* TEXT PROVIDED
---+---

For further confusion, some people use &nbsp; to force spaces into the visible presentation of a document, e.g. by putting an &nbsp; or a few of them into the beginning of a paragraph to get its first line indented. This actually works on most browsers, but it is unwise to rely on that, and it is normally useless to try to enforce such presentation features anyway. Indentation can be rather successfully suggested using stylesheets. (And consider what happens when a user has carefully designed a user stylesheet which makes paragraphs presented that way. If you use the &nbsp; hack, that user - who assumably really cares about the presentation of paragraphs - will see first lines of paragraphs on your pages doubly indented!) The trick of using &nbsp; between words inside a paragraph to create wider spacing is probably less risky. Other tricks which utilize the common but non-guaranteed treatment of &nbsp; by browsers include using it to create a "flexible pseudo-table" and to try to make options in a SELECT menu be of equal width.

See also notes on the no-break space in ISO-8859 briefing and resources by Alan Flavell.

Comments

An HTML file can contain comments, which give explanations to human readers of the HTML code. Comments do not affect the rendering of a document in any way, i.e. they are ignored by a browser.

---+---

* PROBLEM 1
Print the saved entries, starting at their first line and ending at the line that contains "road 12 (residential): [(110,3),(0,64)]", with both ends included. Leave the pictures out of your answer.
The text above has no connection to the saved entries.

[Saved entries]
---+---

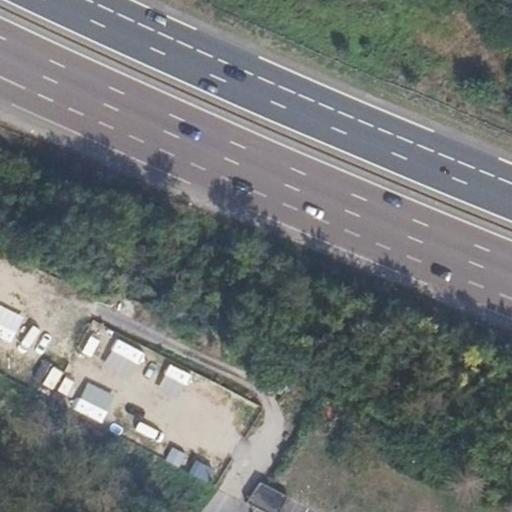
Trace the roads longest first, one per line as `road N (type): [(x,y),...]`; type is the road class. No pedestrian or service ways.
road 1 (motorway): [(511,191),(63,0)]
road 2 (motorway): [(100,108),(511,283)]
road 3 (track): [(99,308),(287,398),(229,496)]
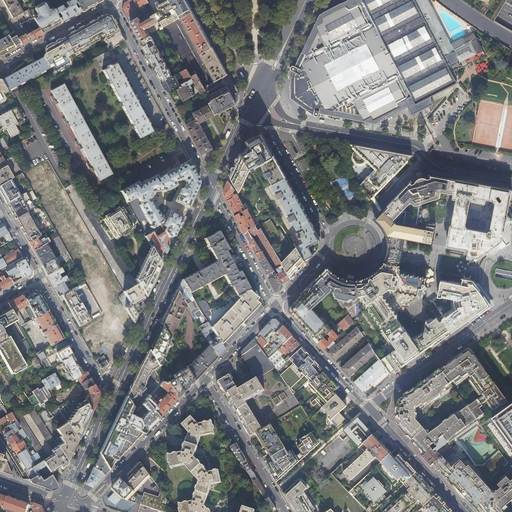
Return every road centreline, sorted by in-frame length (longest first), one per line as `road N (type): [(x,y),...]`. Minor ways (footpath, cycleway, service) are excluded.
road 1 (secondary): [(109,397),(210,186)]
road 2 (residential): [(291,122),(413,145),(436,164),(511,179)]
road 3 (residential): [(269,122),(328,234),(325,252),(274,306)]
road 4 (residential): [(210,186),(110,3)]
road 5 (residential): [(205,379),(81,510)]
road 6 (residential): [(368,407),(511,303)]
road 7 (residential): [(284,511),(205,379)]
road 8 (residential): [(368,407),(462,511)]
road 9 (residential): [(109,397),(40,276)]
road 10 (residential): [(274,306),(368,407)]
road 11 (residential): [(210,186),(274,306)]
road 12 (residential): [(110,3),(0,64)]
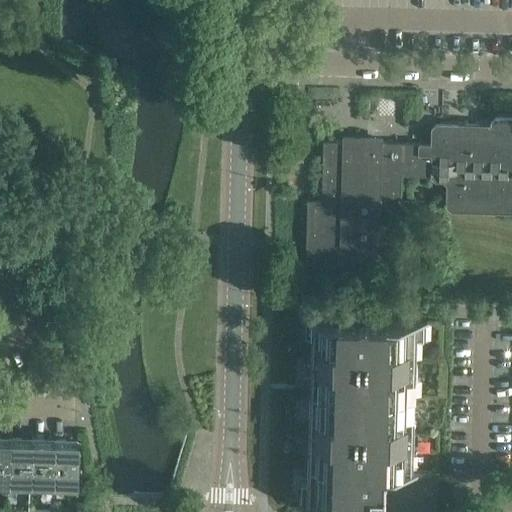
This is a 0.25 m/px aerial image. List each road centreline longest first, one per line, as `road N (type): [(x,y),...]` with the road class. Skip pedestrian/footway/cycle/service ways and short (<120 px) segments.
road 1 (unclassified): [(227,511),(237,71)]
road 2 (unclassified): [(511,74),(348,65),(237,71)]
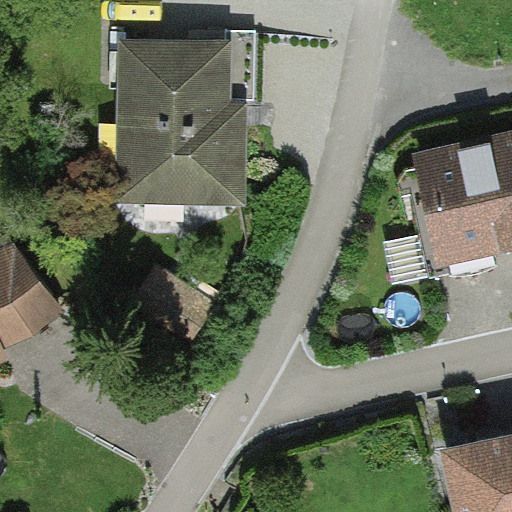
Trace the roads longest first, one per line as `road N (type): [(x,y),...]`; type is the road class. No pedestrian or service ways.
road 1 (residential): [(253,382),(338,203),(364,109)]
road 2 (residential): [(253,382),(283,397),(339,392),(511,354)]
road 3 (residential): [(170,511),(253,382)]
road 4 (residential): [(511,81),(364,109)]
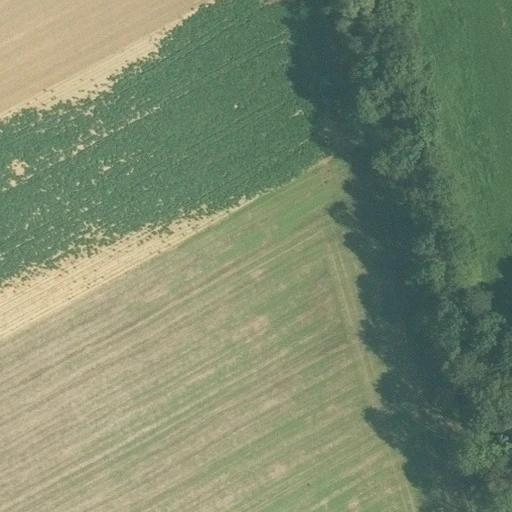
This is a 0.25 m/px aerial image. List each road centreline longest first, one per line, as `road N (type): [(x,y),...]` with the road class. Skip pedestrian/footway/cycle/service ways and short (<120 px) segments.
road 1 (track): [(319,0),(475,511)]
road 2 (track): [(511,488),(360,0)]
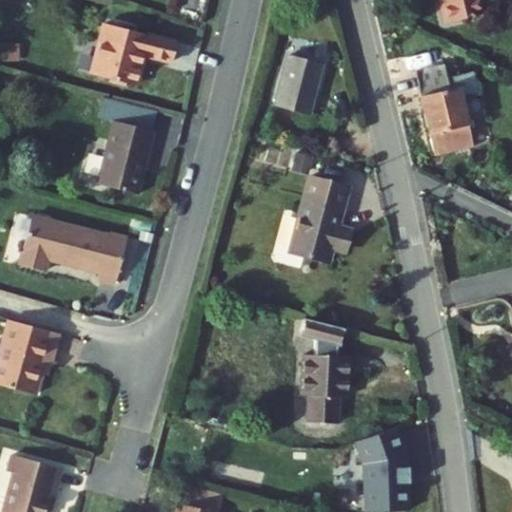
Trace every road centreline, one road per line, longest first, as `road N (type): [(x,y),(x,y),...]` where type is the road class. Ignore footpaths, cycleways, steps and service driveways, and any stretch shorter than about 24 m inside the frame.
road 1 (residential): [(351,0),(439,379),(458,511)]
road 2 (residential): [(141,429),(252,0)]
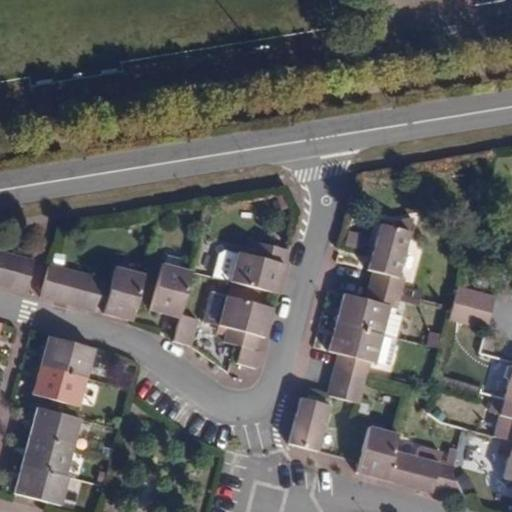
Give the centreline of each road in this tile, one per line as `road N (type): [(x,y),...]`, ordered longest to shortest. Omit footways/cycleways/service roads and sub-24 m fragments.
road 1 (residential): [(0,306),(160,354),(223,401),(245,406),(265,395),(277,373),(325,194),(326,138)]
road 2 (tertiary): [(0,190),(326,138)]
road 3 (tertiary): [(326,138),(511,107)]
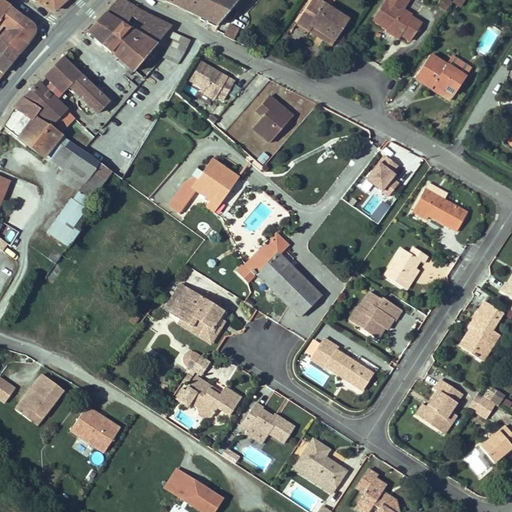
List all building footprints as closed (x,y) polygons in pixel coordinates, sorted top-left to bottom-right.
[(0,0),(0,20),(10,7),(0,0)] [(35,0),(34,1),(53,11),(55,10),(66,0),(35,0)] [(121,0),(116,0),(87,31),(133,72),(147,56),(162,37),(171,27),(142,12),(135,8),(129,5),(121,0)] [(164,0),(218,26),(234,8),(234,7),(239,0),(164,0)] [(239,0),(234,7),(234,8),(240,13),(251,0),(239,0)] [(335,42),(348,20),(317,0),(310,0),(296,23),(310,31),(312,27),(335,42)] [(385,0),(373,20),(387,29),(386,31),(398,39),(401,35),(410,41),(421,24),(401,11),(408,0),(385,0)] [(446,11),(452,3),(447,0),(443,0),(440,7),(446,11)] [(0,20),(0,29),(4,25),(9,29),(10,30),(23,18),(10,7),(0,20)] [(9,29),(0,39),(18,53),(33,34),(32,25),(28,22),(23,18),(10,30),(9,29)] [(230,24),(223,36),(233,40),(238,30),(230,24)] [(332,46),(335,42),(312,27),(310,31),(332,46)] [(486,55),(498,34),(488,29),(477,49),(486,55)] [(190,40),(171,32),(165,44),(168,45),(162,57),(177,64),(184,53),(190,40)] [(0,54),(10,62),(18,53),(0,39),(0,54)] [(0,75),(10,62),(0,54),(0,75)] [(433,86),(452,98),(465,77),(446,65),(430,55),(415,78),(431,89),(433,86)] [(446,65),(465,77),(470,70),(451,57),(446,65)] [(60,60),(45,75),(63,92),(69,86),(97,113),(107,102),(61,58),(60,60)] [(234,82),(201,62),(189,81),(203,89),(216,97),(223,101),(234,82)] [(63,92),(45,75),(44,76),(49,81),(42,88),(55,100),(57,98),(61,102),(66,96),(63,92)] [(29,91),(22,98),(40,111),(38,113),(53,124),(54,124),(62,131),(74,118),(55,100),(42,88),(37,83),(29,91)] [(431,89),(449,101),(452,98),(433,86),(431,89)] [(214,101),(216,97),(203,89),(201,93),(214,101)] [(268,96),(256,111),(262,116),(252,128),(270,143),(292,117),(268,96)] [(15,106),(3,126),(19,138),(23,133),(30,138),(26,144),(43,157),(60,135),(61,135),(48,125),(48,126),(35,117),(38,113),(40,111),(22,98),(19,102),(15,106)] [(82,185),(98,163),(82,151),(60,135),(43,157),(82,185)] [(384,156),(366,180),(387,196),(397,184),(391,179),(392,173),(397,166),(384,156)] [(198,180),(192,189),(196,191),(210,201),(213,196),(221,201),(237,177),(212,160),(203,173),(198,180)] [(90,202),(111,173),(98,163),(82,185),(77,193),(90,202)] [(197,171),(194,175),(195,178),(198,180),(203,173),(200,171),(197,171)] [(0,202),(9,182),(0,177),(0,202)] [(185,183),(168,206),(179,214),(196,191),(192,189),(198,180),(195,178),(195,177),(185,183)] [(444,200),(447,193),(429,183),(425,189),(444,200)] [(456,232),(467,213),(444,200),(425,189),(424,189),(412,212),(426,220),(428,217),(456,232)] [(84,210),(90,202),(77,193),(71,202),(84,210)] [(361,211),(378,222),(388,205),(371,194),(361,211)] [(210,201),(206,207),(213,212),(221,201),(213,196),(210,201)] [(64,251),(77,234),(75,232),(77,229),(73,226),(84,210),(71,202),(69,200),(43,237),(64,251)] [(423,225),(426,220),(412,212),(409,217),(423,225)] [(256,273),(299,317),(320,296),(276,252),(285,243),(276,234),(244,266),(242,265),(236,271),(247,282),(256,273)] [(403,288),(415,268),(419,261),(423,264),(427,257),(413,247),(409,253),(401,249),(384,276),(403,288)] [(47,259),(55,265),(61,255),(53,250),(47,259)] [(419,270),(415,268),(403,288),(406,290),(419,270)] [(511,277),(508,285),(505,284),(501,292),(511,298),(511,277)] [(171,315),(188,289),(179,283),(163,310),(171,315)] [(222,321),(227,313),(188,289),(171,315),(179,320),(213,341),(218,334),(217,329),(222,321)] [(395,321),(401,311),(382,299),(381,300),(368,292),(360,307),(358,305),(349,320),(378,338),(384,328),(379,325),(385,315),(393,320),(395,321)] [(484,301),(468,326),(470,327),(474,330),(462,349),(473,355),(477,348),(485,347),(490,350),(499,335),(492,331),(503,313),(484,301)] [(129,321),(132,324),(137,318),(134,315),(129,321)] [(387,330),(393,320),(385,315),(379,325),(384,328),(387,330)] [(213,341),(179,320),(176,324),(210,346),(213,341)] [(218,334),(225,322),(222,321),(217,329),(218,334)] [(458,347),(462,349),(474,330),(470,327),(458,347)] [(372,374),(336,350),(337,348),(324,339),(310,360),(324,369),(325,367),(361,391),(372,374)] [(482,362),(490,350),(485,347),(477,348),(473,355),(482,362)] [(200,356),(195,353),(191,352),(187,353),(184,355),(182,359),(183,364),(185,367),(190,370),(191,369),(200,356)] [(199,375),(208,362),(200,356),(191,369),(195,372),(199,375)] [(190,379),(195,372),(191,369),(190,370),(186,376),(190,379)] [(42,375),(21,403),(42,419),(63,391),(42,375)] [(229,416),(240,398),(224,387),(221,393),(219,396),(208,389),(210,386),(195,376),(187,388),(196,394),(190,403),(197,408),(198,412),(207,418),(210,417),(216,408),(229,416)] [(12,388),(0,380),(0,400),(3,403),(12,388)] [(440,380),(433,389),(437,391),(426,407),(419,418),(440,432),(447,422),(445,420),(450,412),(462,395),(440,380)] [(221,393),(210,386),(208,389),(219,396),(221,393)] [(187,388),(178,402),(187,407),(190,403),(196,394),(187,388)] [(497,407),(503,396),(494,390),(488,401),(495,405),(497,407)] [(468,408),(473,411),(477,405),(480,400),(475,396),(468,408)] [(480,400),(477,405),(490,413),(495,405),(488,401),(482,397),(480,400)] [(294,428),(256,403),(241,426),(248,431),(251,426),(267,436),(269,433),(284,443),(294,428)] [(419,418),(426,407),(422,405),(415,415),(419,418)] [(477,405),(473,411),(486,419),(490,413),(477,405)] [(86,406),(70,431),(79,437),(81,433),(106,449),(120,428),(86,406)] [(447,422),(440,432),(444,435),(456,416),(450,412),(445,420),(447,422)] [(260,446),(267,436),(251,426),(248,431),(245,436),(260,446)] [(511,434),(504,426),(480,447),(494,463),(511,447),(511,434)] [(103,453),(106,449),(81,433),(79,437),(103,453)] [(297,462),(336,488),(346,471),(325,457),(329,450),(313,439),(297,462)] [(240,458),(227,450),(223,457),(236,465),(240,458)] [(292,469),(331,495),(336,488),(297,462),(292,469)] [(398,511),(396,504),(380,493),(381,491),(385,485),(375,478),(377,475),(368,470),(356,488),(364,494),(355,508),(360,511),(368,511),(373,505),(379,509),(376,511),(398,511)] [(183,475),(175,471),(168,482),(175,487),(183,475)] [(213,511),(221,499),(183,475),(175,487),(168,482),(163,489),(181,500),(186,493),(204,505),(202,509),(207,511),(213,511)] [(396,504),(395,500),(381,491),(380,493),(396,504)] [(200,511),(207,511),(202,509),(204,505),(186,493),(181,500),(200,511)]
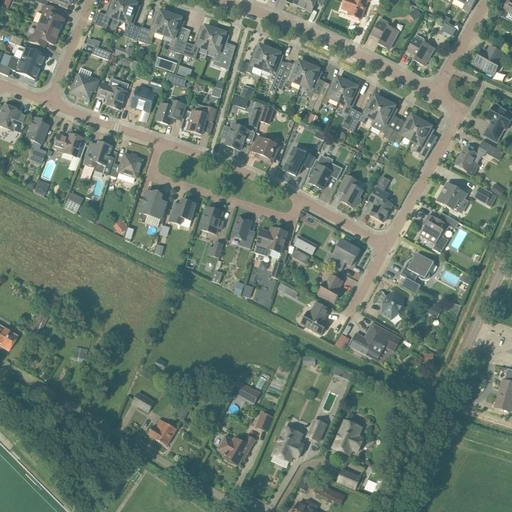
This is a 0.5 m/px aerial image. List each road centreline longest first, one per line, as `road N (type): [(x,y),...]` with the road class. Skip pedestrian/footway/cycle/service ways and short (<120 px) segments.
road 1 (unclassified): [(393,511),(511,243)]
road 2 (unclassified): [(260,511),(29,373)]
road 3 (residential): [(434,93),(324,38),(221,0)]
road 4 (residential): [(300,199),(283,218),(156,176),(154,138)]
road 5 (residential): [(386,247),(456,122),(453,104),(434,93)]
road 6 (residential): [(300,199),(154,138)]
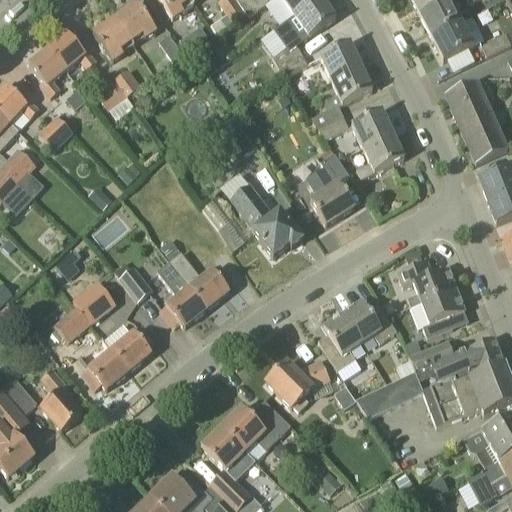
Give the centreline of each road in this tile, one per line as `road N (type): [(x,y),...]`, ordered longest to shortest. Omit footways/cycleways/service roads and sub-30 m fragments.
road 1 (residential): [(29,511),(252,329),(460,208)]
road 2 (residential): [(460,208),(363,0)]
road 3 (residential): [(511,342),(460,208)]
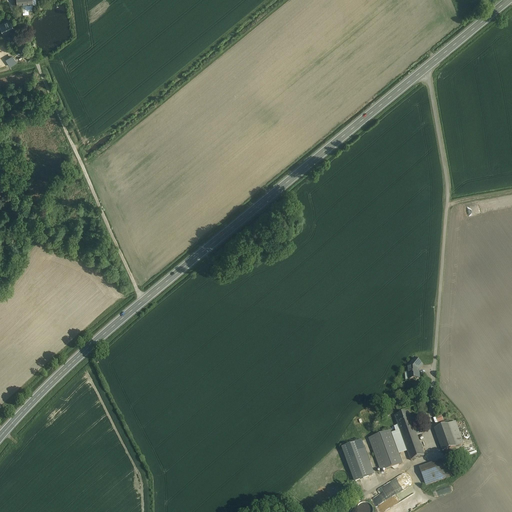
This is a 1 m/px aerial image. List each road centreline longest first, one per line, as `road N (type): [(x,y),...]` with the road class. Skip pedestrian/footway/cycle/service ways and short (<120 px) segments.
road 1 (secondary): [(508,0),(85,350),(0,437)]
road 2 (track): [(40,72),(142,301)]
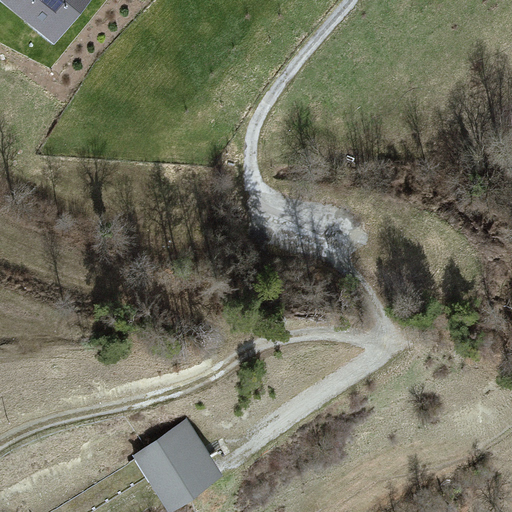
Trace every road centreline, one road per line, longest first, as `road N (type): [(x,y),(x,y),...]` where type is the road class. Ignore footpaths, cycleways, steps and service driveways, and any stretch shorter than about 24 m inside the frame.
road 1 (track): [(345,0),(256,109),(247,167),(358,276),(388,327),(382,343)]
road 2 (track): [(382,343),(331,333),(271,338),(201,380),(40,424),(0,445)]
road 3 (track): [(382,343),(230,463)]
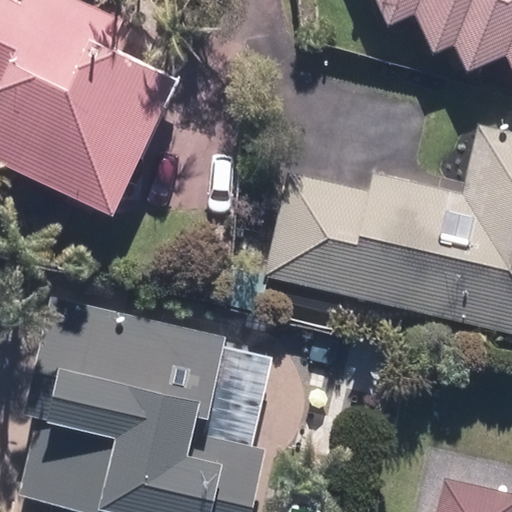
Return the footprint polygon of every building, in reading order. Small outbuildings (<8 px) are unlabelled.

---+---

* PROBLEM 2
In the text on the no-break space, what is said to suggest indentation rather successfully?

* TASK SOLUTION 1
Trace the roads longest first, one per line as `road N (type): [(x,y),...]`; type is the road class. No pedestrian or service ways.
road 1 (motorway): [(511,191),(63,0)]
road 2 (motorway): [(100,108),(511,283)]
road 3 (track): [(99,308),(287,398),(229,496)]
Return every road centreline, sorted by in-frame length (longest first), one per line as `road N (type): [(x,y),...]`. Minor ways (footpath, cycleway, service) are excluded.
road 1 (secondary): [(109,397),(210,186)]
road 2 (residential): [(291,122),(413,145),(436,164),(511,179)]
road 3 (residential): [(269,122),(328,234),(325,252),(274,306)]
road 4 (residential): [(210,186),(110,3)]
road 5 (residential): [(205,379),(81,510)]
road 6 (residential): [(368,407),(511,303)]
road 7 (residential): [(284,511),(205,379)]
road 8 (residential): [(368,407),(462,511)]
road 9 (residential): [(109,397),(40,276)]
road 10 (residential): [(274,306),(368,407)]
road 11 (residential): [(210,186),(274,306)]
road 12 (residential): [(110,3),(0,64)]

* TASK SOLUTION 2
Stylesheets.